The Worst Things You Can Do at a Wedding as a Member of the Bridal Party
As a member of the bridal party, it's important to keep in mind that you're representing the couple throughout the entirety of their wedding celebrations. That means you really want to be on your A-game, setting a good impression for those guests who haven't met you yet. In short, steer clear of all the "don'ts" listed below, and strive to be a "do" type instead.
Don't: Be late or unorganized.
Instead, arrive when you're asked to, looking and feeling fresh. If you're getting ready at the venue, you should have your attire with you, pressed and ready, and all of your accessories. If the couple has asked you to arrive dressed, it's important to show up ready to go—that means already wearing your dress or suit and with all of your accessories (yes, even your tie!) on.
Don't: Ignore the person coordinating your ceremony entrance.
Whether it's the wedding planner, venue coordinator, or a helpful friend of the family, it's essential that you pay attention to the directions you're given ahead of the ceremony. Something may have changed since the ceremony rehearsal, and the entire wedding day runs on a carefully crafted schedule; don't be the person who throws everything off.
Don't: Chew gum, fidget, or share secrets during the ceremony.
Smile and have good posture during the ceremony. The couple has spent a great deal of money on a photographer and videographer—the last thing they want to see when they look back on their big-day memories is a grumpy or uninterested attendant.
Don't: Disappear during the photo session.
Wait until the photographer lets you know that you won't be needed anymore before running off. Sure, you have earned a drink during cocktail hour, but if photos aren't quite finished, you'll have to wait just a little longer.

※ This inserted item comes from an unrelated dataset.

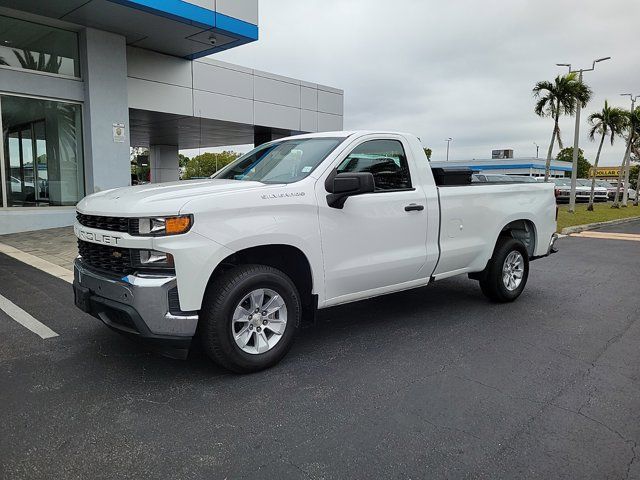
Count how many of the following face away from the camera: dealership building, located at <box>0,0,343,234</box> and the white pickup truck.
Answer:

It's also important to pay attention to the photographer so you can all get through pictures quickly and efficiently. If you can, try to keep the rest of the wedding party focused, too.
Don't: Be rude, grouchy, or a wallflower.
It goes without saying that you shouldn't be rude to the bride or groom, but you should also strive to be a pleasant part of the day for everyone involved. Enjoy friendly, warm interactions with all the wedding vendors and guests you come into contact with. You should also be kind to other members of the bridal party.
When the reception starts, don't hug the wall. Guests often follow the cues of the bridal party, so if you're out on the dance floor, there's a good chance they'll get out of their seats, too. Do what you can to keep the party going and make the night fun for everyone.
Don't: Drive the band or DJ crazy with song requests.
Most couples have long conversations with their band or DJ about the types of music they do and don't want to hear at the wedding. Let the professionals use that information and read the room to create a fun, exciting atmosphere that's aligned with the bride and groom's vision.